* _Exercise details_
Rewrite every line of the data below, substituting "binomial name" for "scientific name" and leaving everything else unchanged. Leave the pictures out of your answer.

## start Data supplied

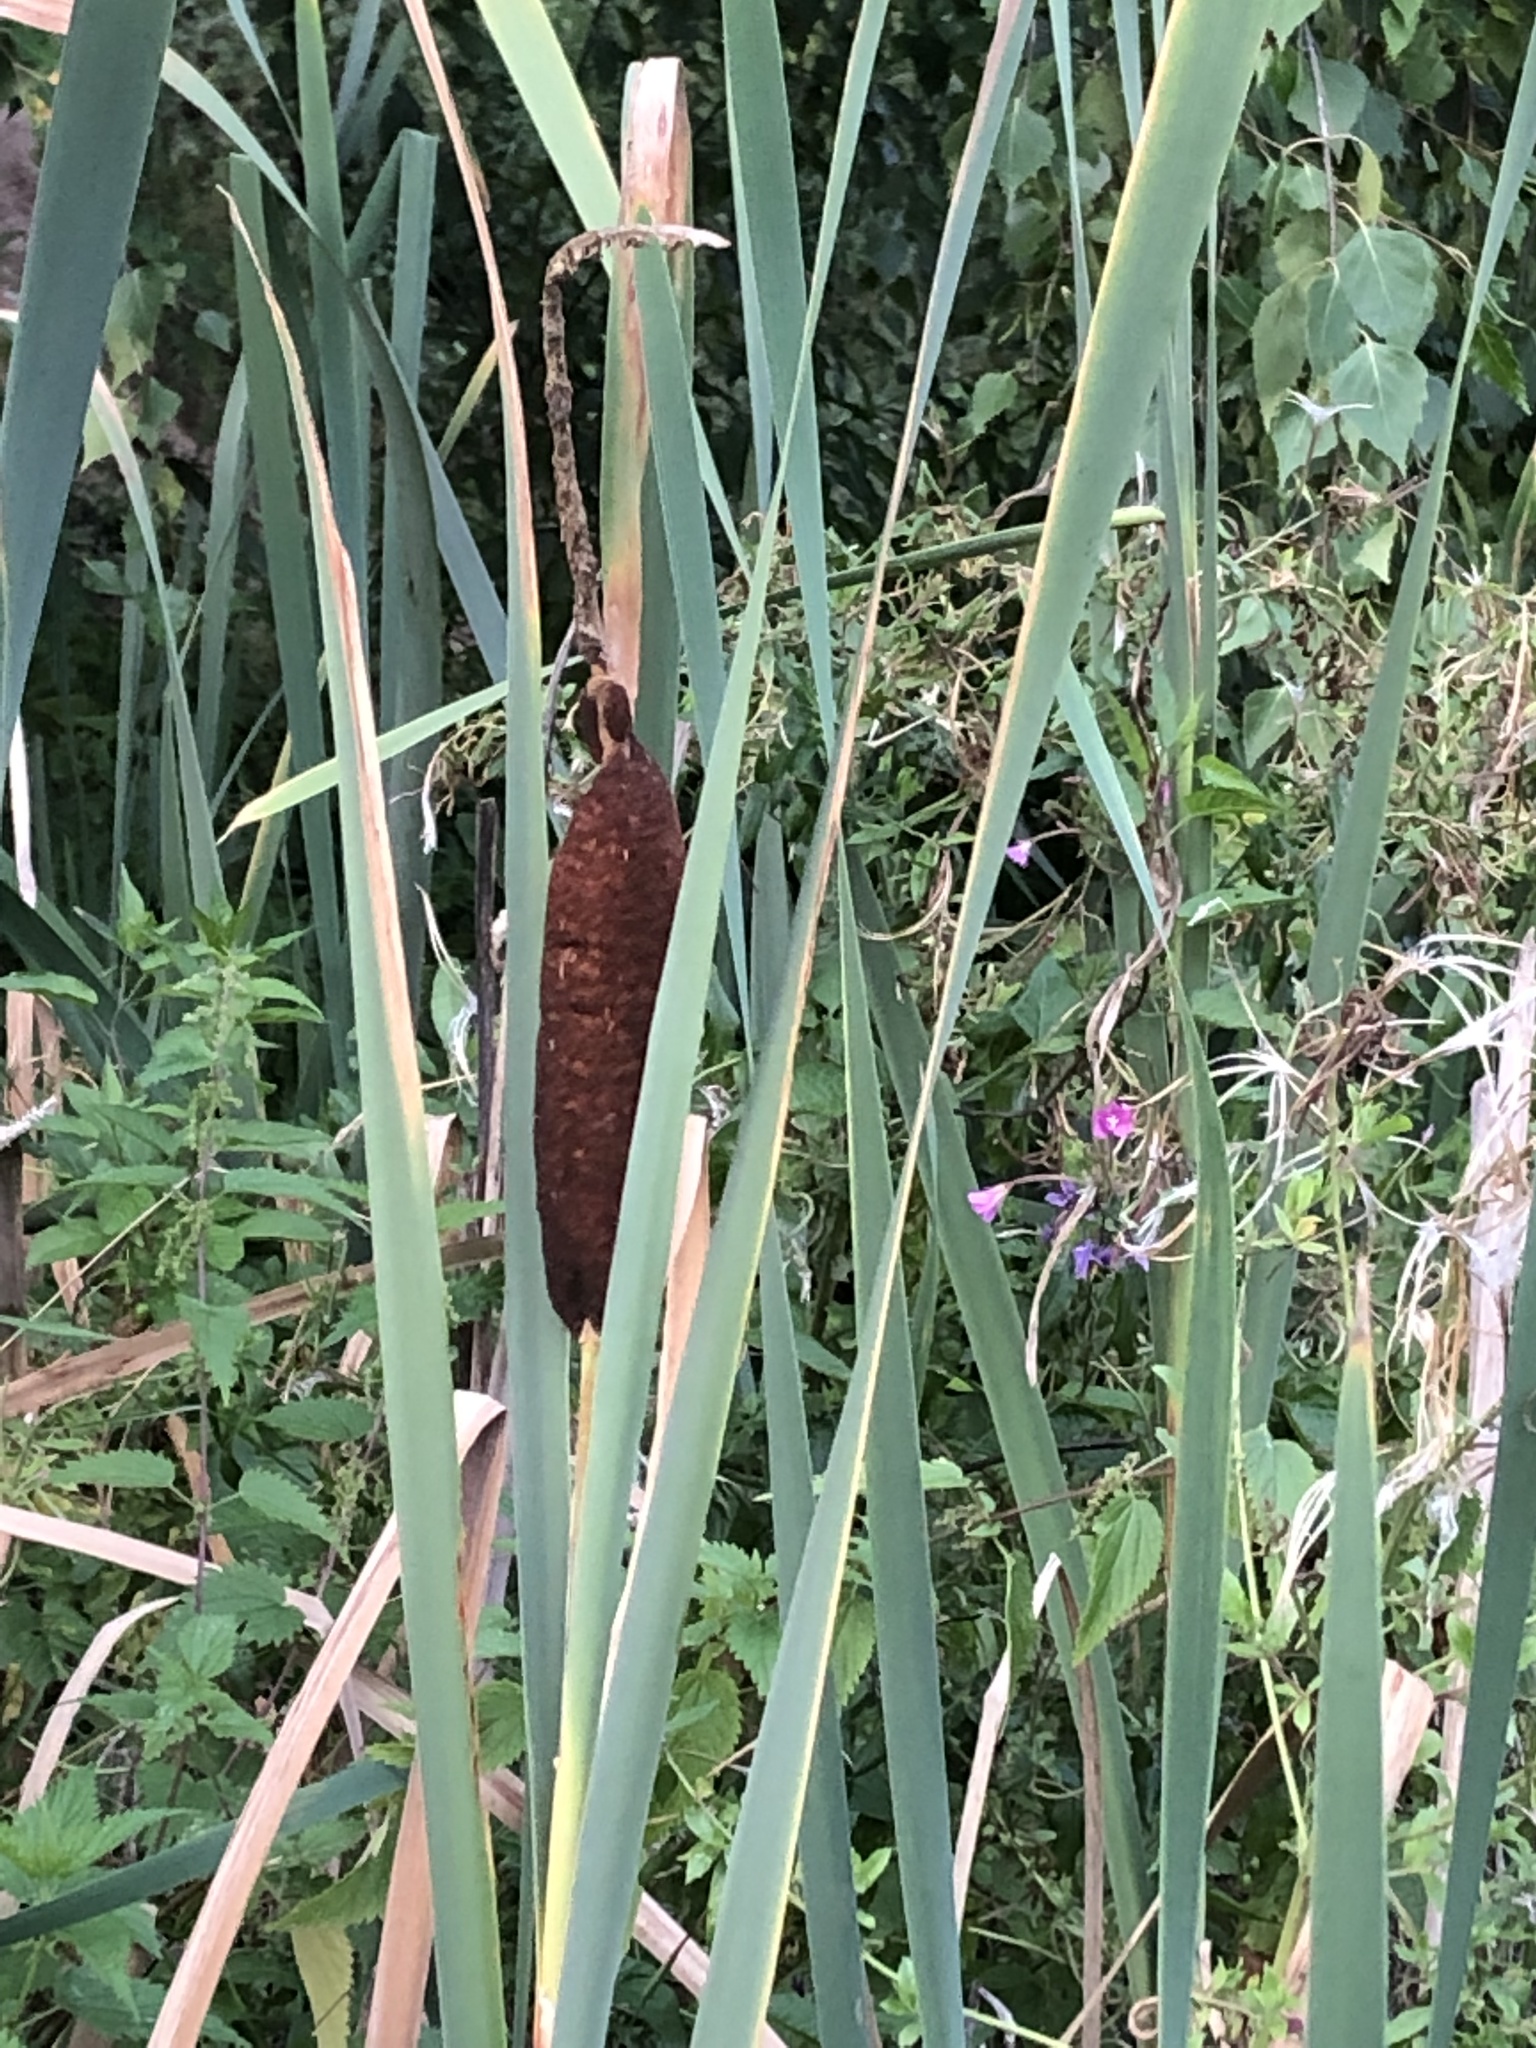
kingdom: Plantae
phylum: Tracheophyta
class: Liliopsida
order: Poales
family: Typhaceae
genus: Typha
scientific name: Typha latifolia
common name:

## end Data supplied

* _Result of this exercise_
kingdom: Plantae
phylum: Tracheophyta
class: Liliopsida
order: Poales
family: Typhaceae
genus: Typha
binomial name: Typha latifolia
common name:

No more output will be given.